• _Exercise text_
↓

Note: David Barry has sent me an invaluable file containing the day-end batsmen data for all the tests. I myself had gone to my own Text archive and found that this information is available for most matches. However parsing those files would have required lot more effort than parsing the CSV file David has sent.
I will complete the work and come out with a revised article incorporating the actual player data. I will also do a comparison of the actual results and my own derived results. However this will be after some time after looking at a few other interesting ideas already in the pipeline.
I owe David one for this.
There was a suggestion to use the day-end player data which is available in text scorecards. While accepting that this is available in most scorecards, I have to express the inability to do so at the current stage because I have to download quite a few scorecards, do a text-based data mining to extract this data, do some complex parsing work and link this data to the player and fall-of-wicket data already available. This is certainly possible. However, this will take too much time and resources and it is not possible to do this at this instance. Possibly at a later date.
The question of setting up 25.0 as the cut-off batting average has already been raised in two forms. One, questioning the arbitrary nature of this cut-off value, and two, the applicability of lowering this for the pre-WW1 Tests in which the batting averages were consistently lower.

↑

• _Problem to solve_
According to the text on day-end batting data, what did David Barry send? The entries are separate from the text on day-end batting data.

• _Entries supplied_
↓

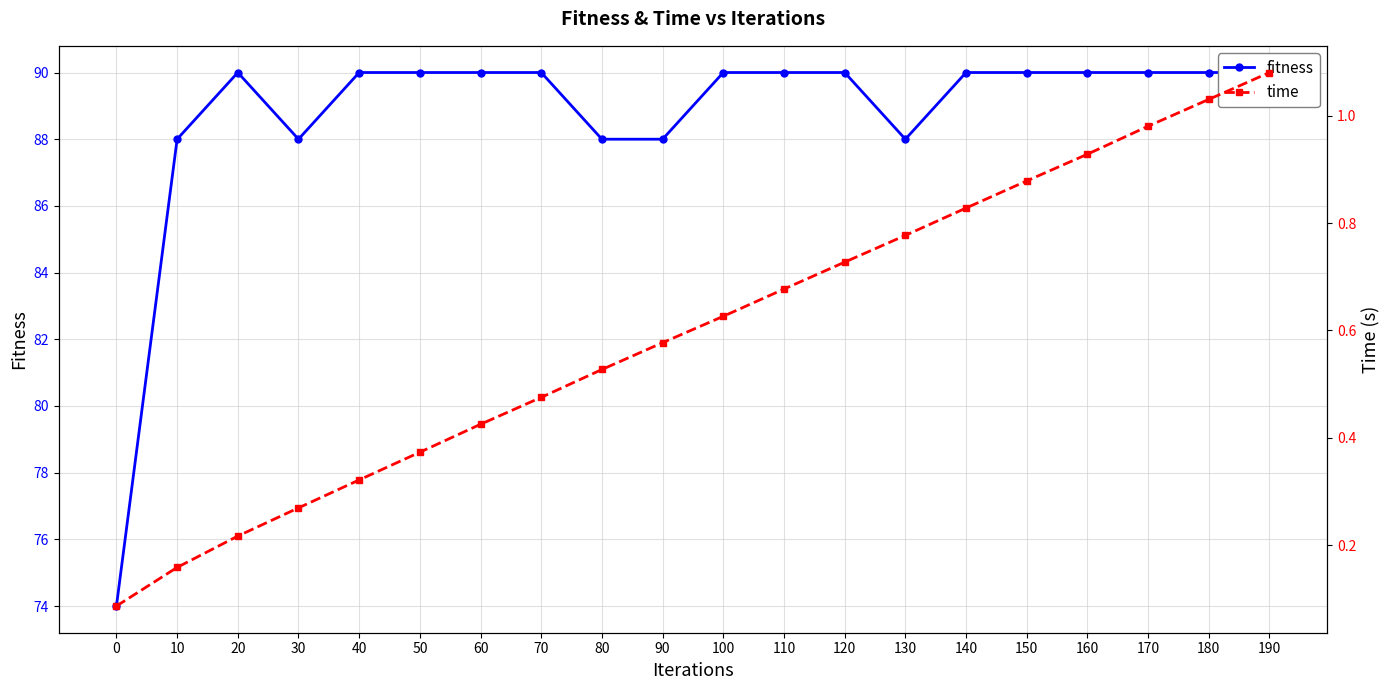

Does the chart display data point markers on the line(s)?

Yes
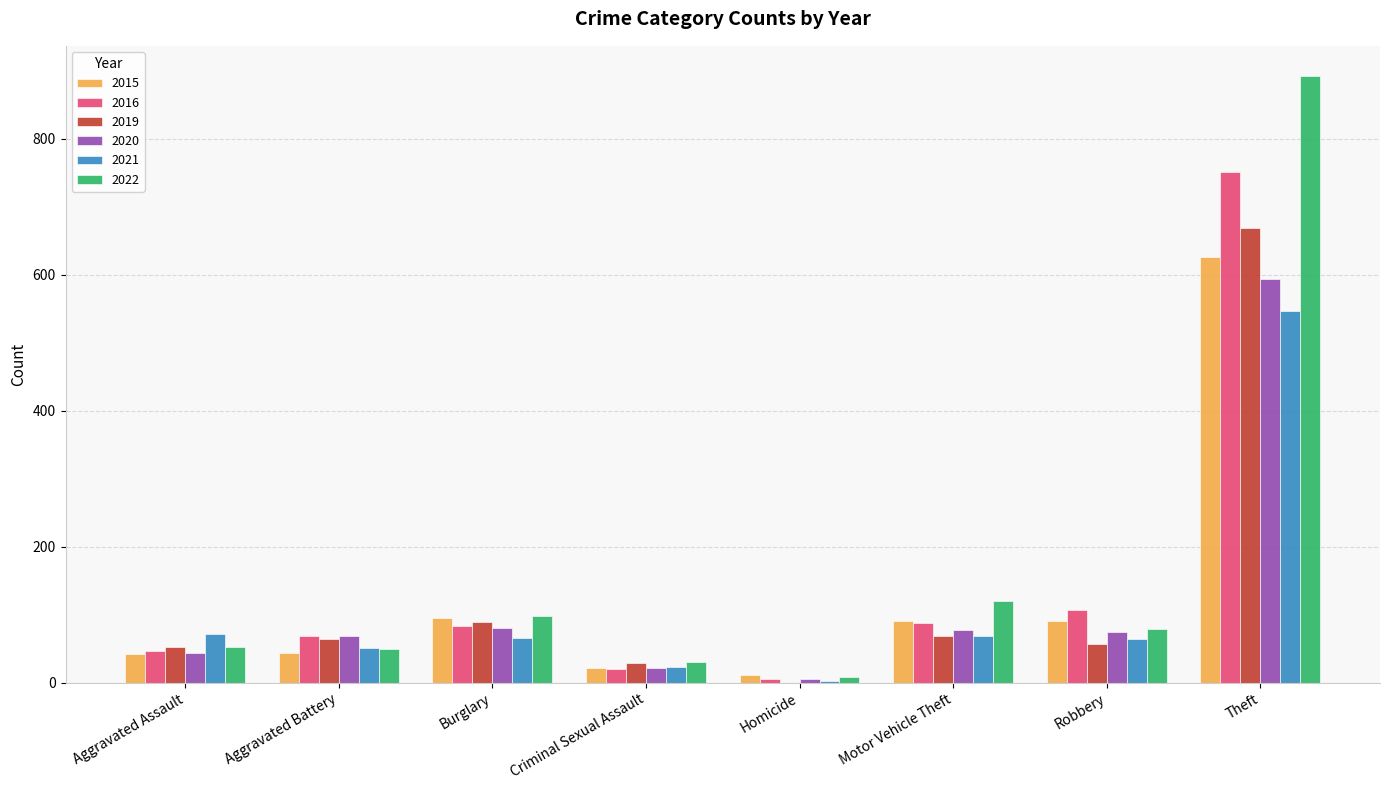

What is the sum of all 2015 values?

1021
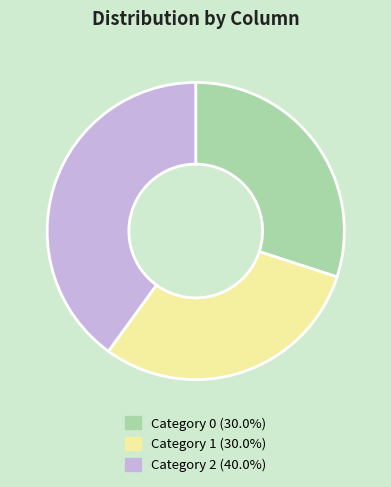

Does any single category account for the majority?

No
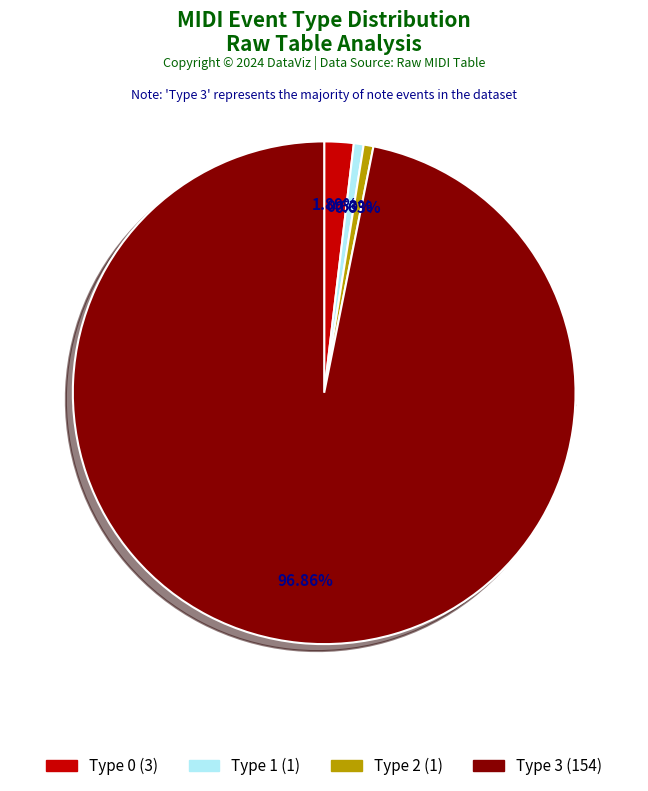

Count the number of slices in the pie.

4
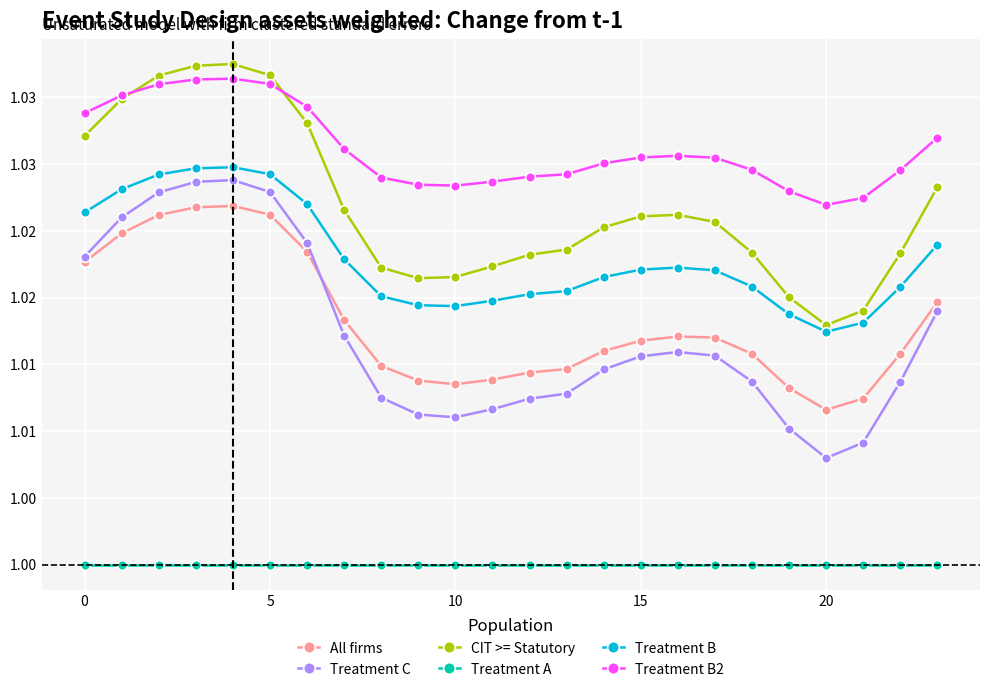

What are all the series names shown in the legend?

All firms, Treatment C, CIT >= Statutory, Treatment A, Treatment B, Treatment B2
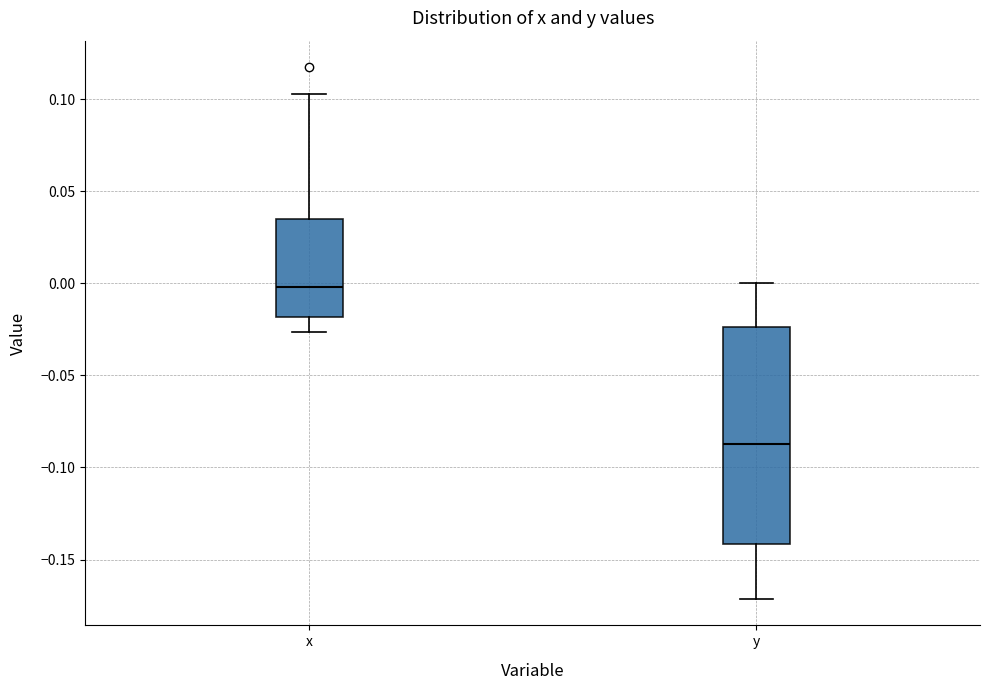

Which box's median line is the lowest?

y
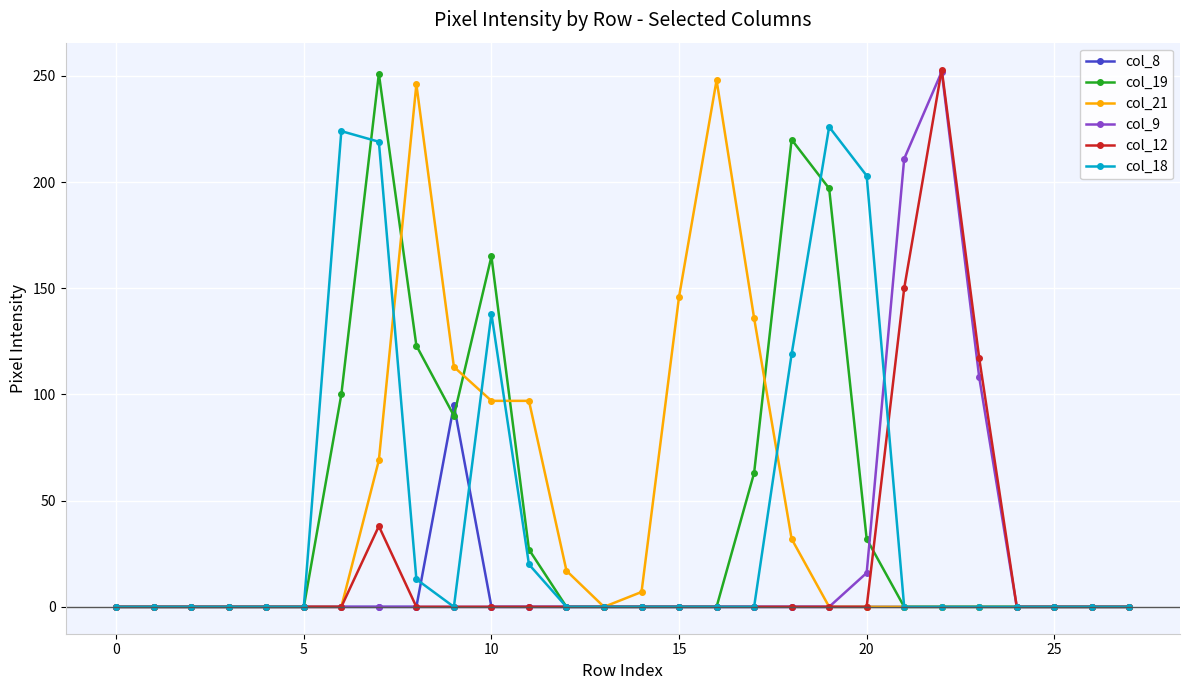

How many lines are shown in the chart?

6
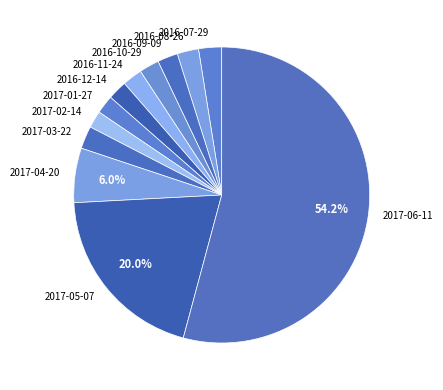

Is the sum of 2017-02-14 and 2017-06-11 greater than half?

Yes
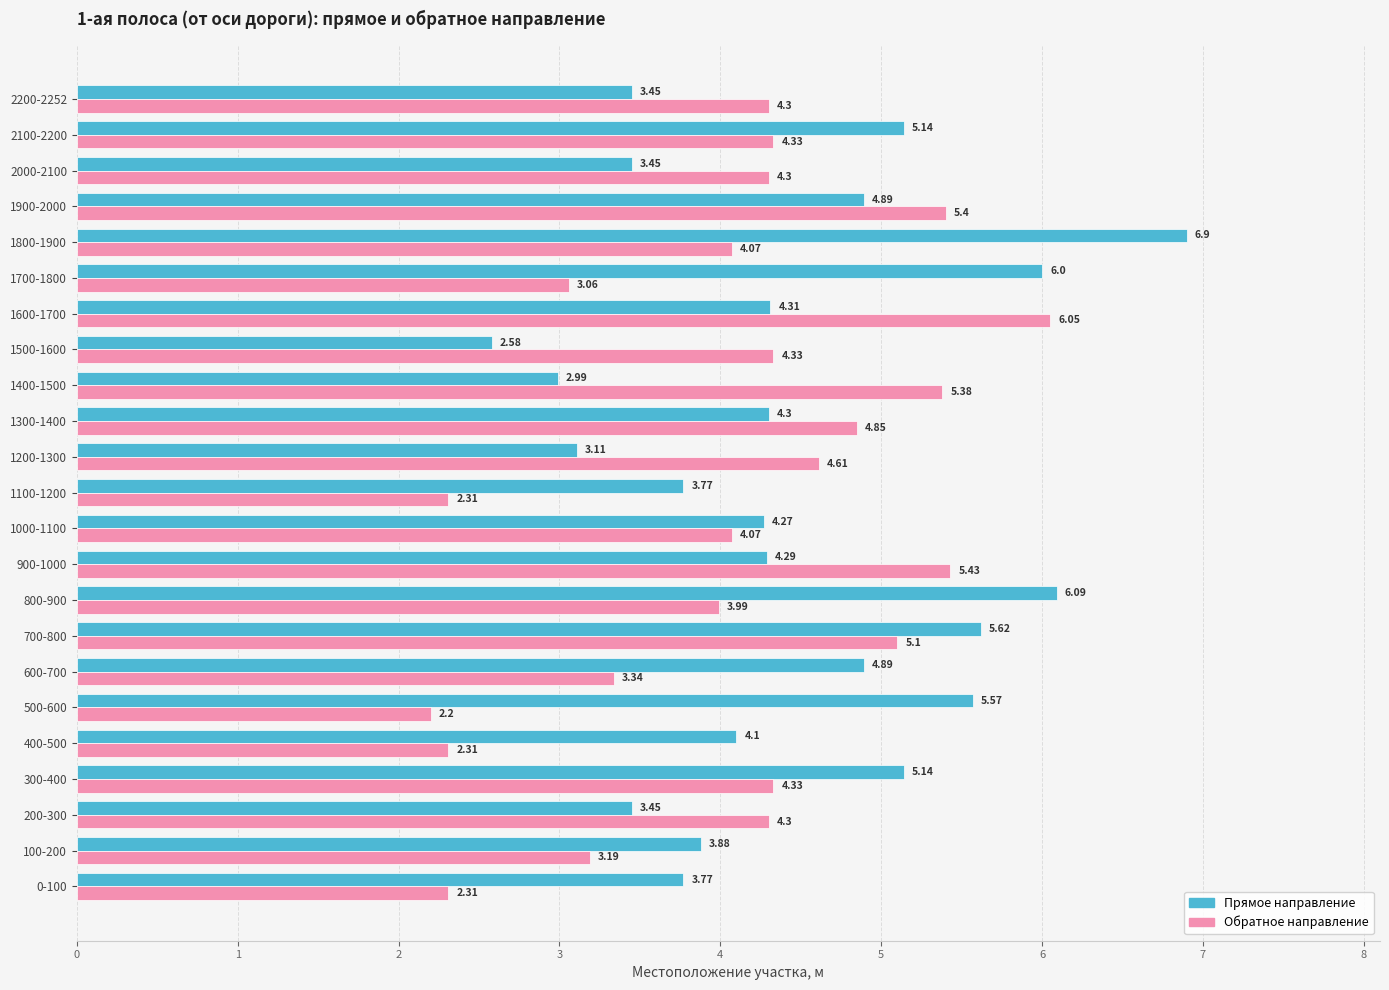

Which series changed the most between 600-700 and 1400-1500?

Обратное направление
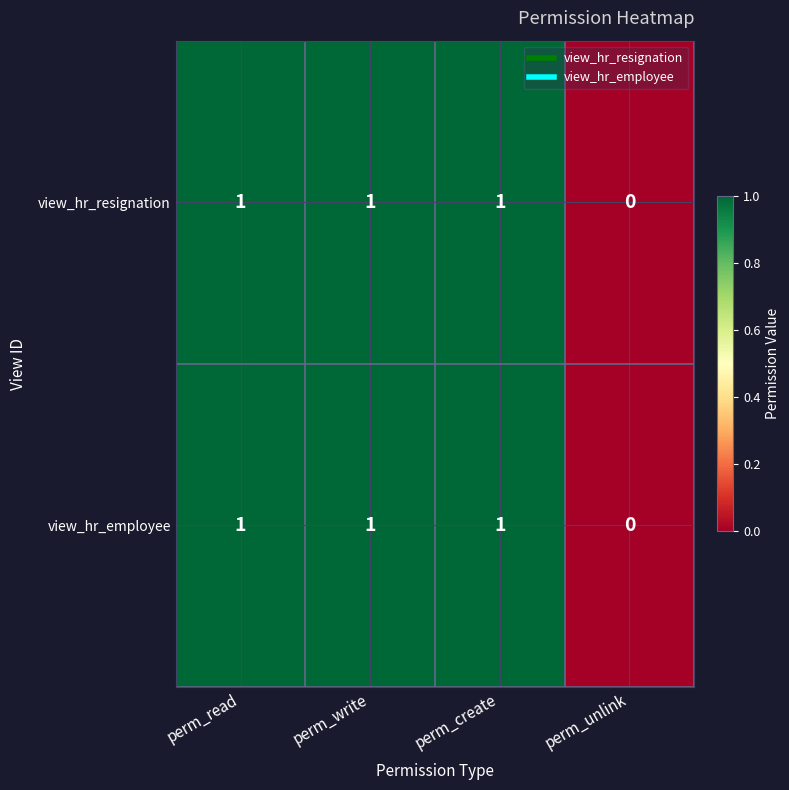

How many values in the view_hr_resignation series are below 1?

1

↑

• _Reply to the exercise_
A CSV file containing the day-end batsmen data for all the tests.